Nation

Patrols rescue newborn antelope calves

Two Tibetan antelope calves among the eight rescued in July are seen with a staff member at the Sonam Dargye protection station. They will be released during the next migration season. — Xinhua

Two Tibetan antelope calves among the eight rescued in July are seen with a staff member at the Sonam Dargye protection station. They will be released during the next migration season. — Xinhua

EIGHT Tibetan antelope calves have been rescued in the Hoh Xil national nature reserve in northwest China’s Qinghai Province.

The calves were discovered in late July after their mothers delivered them at Zonag Lake, according to Hoh Xil’s Sonam Dargye protection station.

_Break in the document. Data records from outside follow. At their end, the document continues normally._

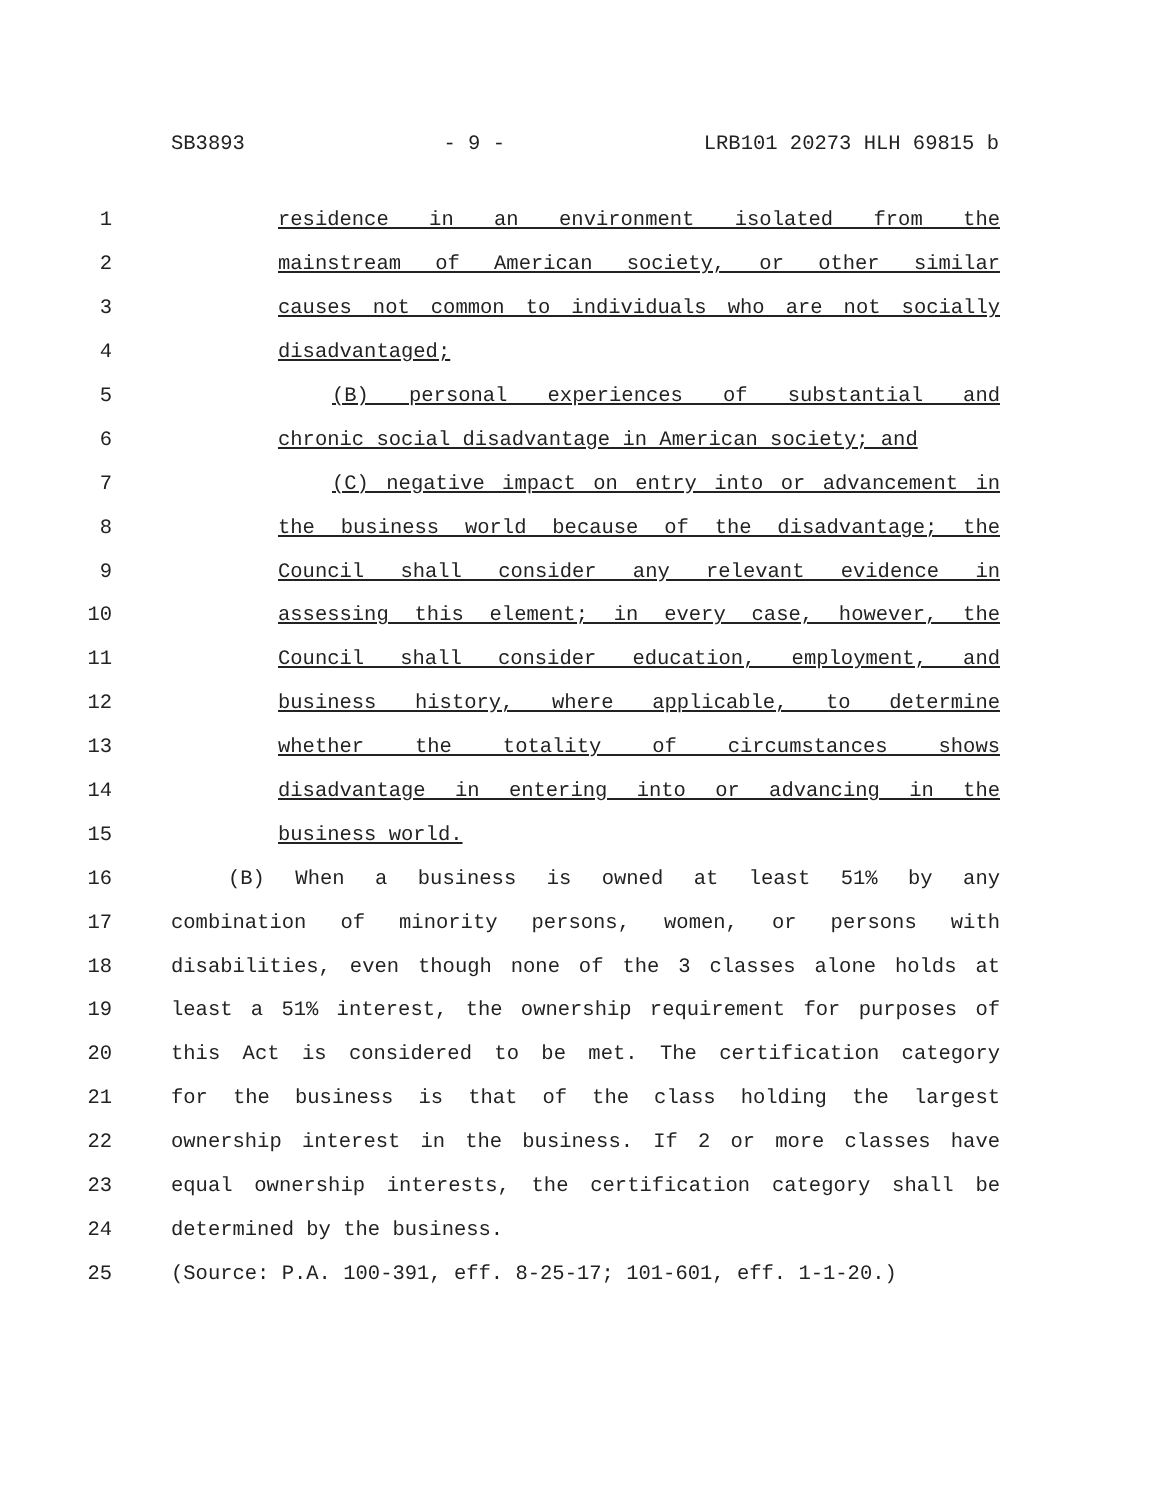SB3893 - 9 - LRB101 20273 HLH 69815 b
1 residence in an environment isolated from the
2 mainstream of American society, or other similar
3 causes not common to individuals who are not socially
4 disadvantaged;
5 (B) personal experiences of substantial and
6 chronic social disadvantage in American society; and
7 (C) negative impact on entry into or advancement in
8 the business world because of the disadvantage; the
9 Council shall consider any relevant evidence in
10 assessing this element; in every case, however, the
11 Council shall consider education, employment, and
12 business history, where applicable, to determine
13 whether the totality of circumstances shows
14 disadvantage in entering into or advancing in the
15 business world.
16 (B) When a business is owned at least 51% by any
17 combination of minority persons, women, or persons with
18 disabilities, even though none of the 3 classes alone holds at
19 least a 51% interest, the ownership requirement for purposes of
20 this Act is considered to be met. The certification category
21 for the business is that of the class holding the largest
22 ownership interest in the business. If 2 or more classes have
23 equal ownership interests, the certification category shall be
24 determined by the business.
25 (Source: P.A. 100-391, eff. 8-25-17; 101-601, eff. 1-1-20.)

Every summer, large groups of antelopes travel more than 600 kilometers to the lake to give birth to calves, before taking them back to their original habitat. “During the migration, Tibetan antelope calves may be separated from groups as they avoid attacks from predators,” said Lhundrup Tsegyel, deputy head with the station.

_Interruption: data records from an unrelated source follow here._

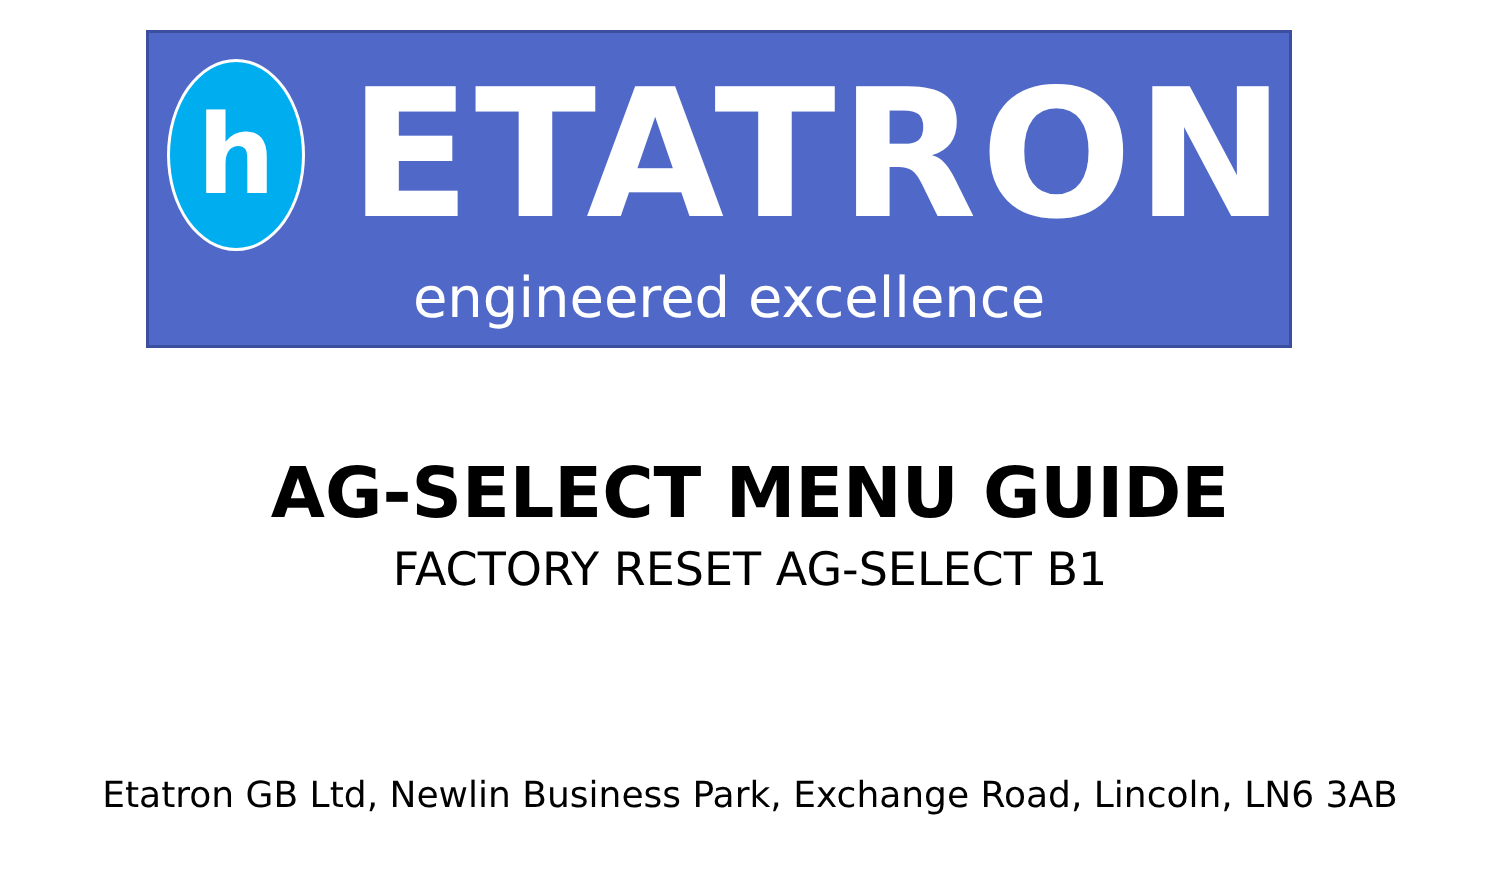h
ETATRON
engineered excellence
AG-SELECT MENU GUIDE
FACTORY RESET AG-SELECT B1
Etatron GB Ltd, Newlin Business Park, Exchange Road, Lincoln, LN6 3AB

He said patrols had rescued the eight calves and placed them in the station’s wildlife rescue center. Sadly, one of the cubs was too weak to survive.

The staff are feeding the antelopes with milk to start with, and after their condition improves they will be taken to the grasslands and released for the next migration in July.

The center’s patrols have rescued more than 400 Tibetan antelopes since it opened in 2000.

The Hoh Xil reserve covers 45,000 square kilometers in China’s largest area of uninhabited land, and is recognized as a World Heritage Site.

China’s antelope population declined sharply from 200,000 to 20,000 due to illegal hunting in the 1980s. Currently, the population has recovered to more than 60,000.